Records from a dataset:
•••
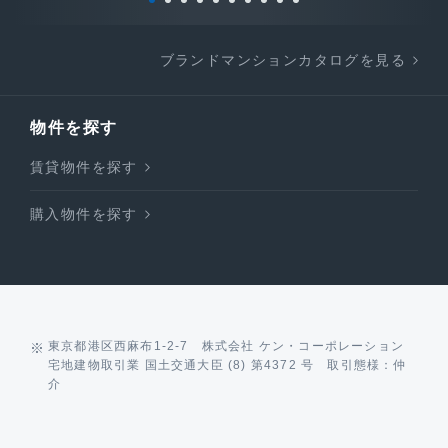
ブランドマンションカタログを見る
物件を探す
賃貸物件を探す
購入物件を探す
東京都港区西麻布1-2-7 株式会社 ケン・コーポレーション
宅地建物取引業 国土交通大臣 (8) 第4372 号 取引態様：仲
介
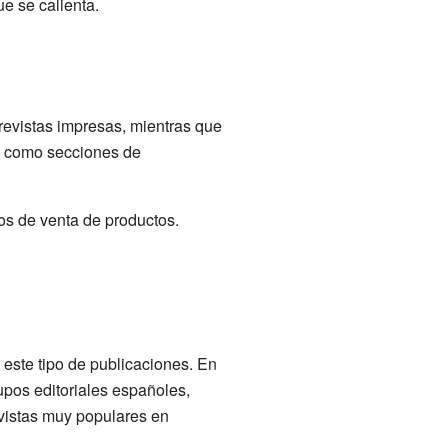
e se calienta.
revistas impresas, mientras que
s, como secciones de
dos de venta de productos.
 este tipo de publicaciones. En
rupos editoriales españoles,
vistas muy populares en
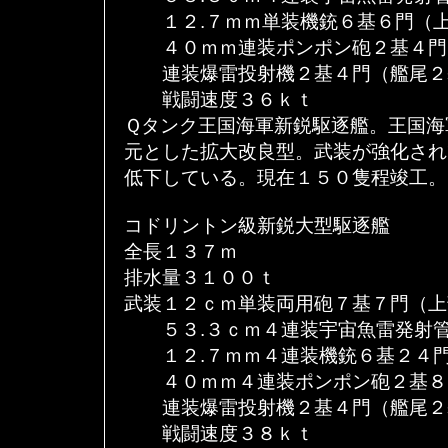
１２.７ｍｍ単装機銃６基６門（上
４０ｍｍ連装ポンポン砲２基４門
連装爆雷投射機２基４門（艦尾２
戦闘速度３６ｋｔ
Ｑタンク王国海軍新鋭駆逐艦。王国海
元とした拡大改良型。武装が強化され
低下している。現在１５０隻程竣工。
コドリントン級新鋭大型駆逐艦
全長１３７ｍ
排水量３１００ｔ
武装１２ｃｍ単装両用砲７基７門（上
５３.３ｃｍ４連装宇宙魚雷発射管
１２.７ｍｍ４連装機銃６基２４門
４０ｍｍ４連装ポンポン砲２基８
連装爆雷投射機２基４門（艦尾２
戦闘速度３８ｋｔ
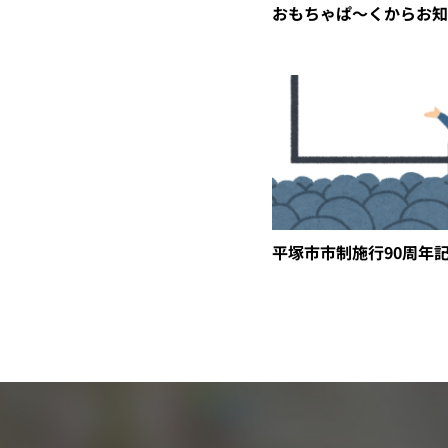
おもちゃぱ～くからお知
平塚市市制施行90周年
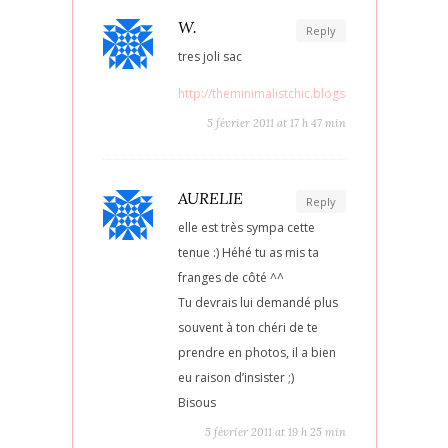
W.
Reply
tres joli sac
http://theminimalistchic.blogspot.com/
5 février 2011 at 17 h 47 min
AURELIE
Reply
elle est très sympa cette
tenue :) Héhé tu as mis ta
franges de côté ^^
Tu devrais lui demandé plus
souvent à ton chéri de te
prendre en photos, il a bien
eu raison d’insister ;)
Bisous
5 février 2011 at 19 h 25 min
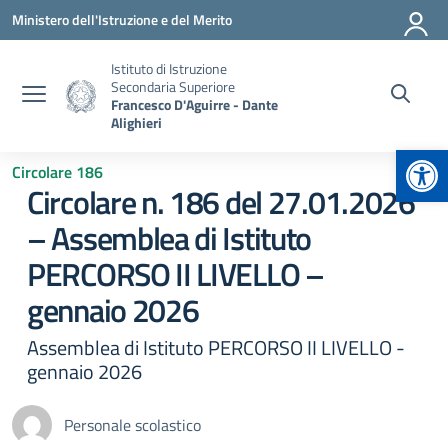
Vai ai contenuti
Vai al menu di navigazione
Vai al footer
Ministero dell'Istruzione e del Merito
Istituto di Istruzione
Secondaria Superiore
Francesco D'Aguirre - Dante
Alighieri
Apr
Circolare 186
Circolare n. 186 del 27.01.2026
– Assemblea di Istituto
PERCORSO II LIVELLO –
gennaio 2026
Assemblea di Istituto PERCORSO II LIVELLO -
gennaio 2026
Personale scolastico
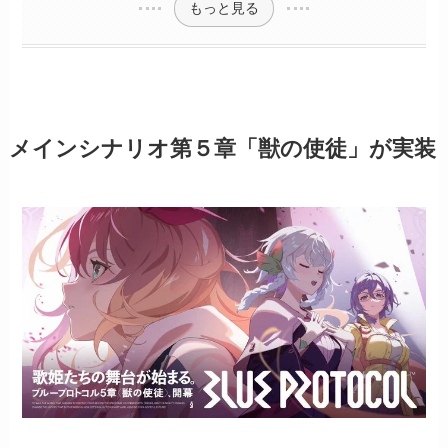
もっと見る
メインシナリオ第５章「獣の使徒」が実装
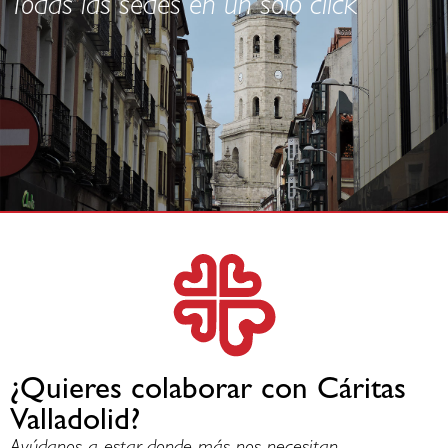
Todas las sedes en un solo click
¿Quieres colaborar con Cáritas
Valladolid?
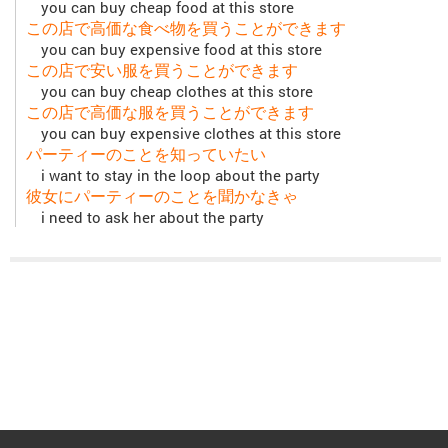
you can buy cheap food at this store
この店で高価な食べ物を買うことができます
you can buy expensive food at this store
この店で安い服を買うことができます
you can buy cheap clothes at this store
この店で高価な服を買うことができます
you can buy expensive clothes at this store
パーティーのことを知っていたい
i want to stay in the loop about the party
彼女にパーティーのことを聞かなきゃ
i need to ask her about the party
•••
#### [TRY IT]
Please copy the lines of the material without any change, starting at the line containing "you can buy cheap food at this store" and ending at the last line of the material, both included.

#### [RESPONSE TO THIS EXERCISE]
you can buy cheap food at this store
この店で高価な食べ物を買うことができます
you can buy expensive food at this store
この店で安い服を買うことができます
you can buy cheap clothes at this store
この店で高価な服を買うことができます
you can buy expensive clothes at this store
パーティーのことを知っていたい
i want to stay in the loop about the party
彼女にパーティーのことを聞かなきゃ
i need to ask her about the party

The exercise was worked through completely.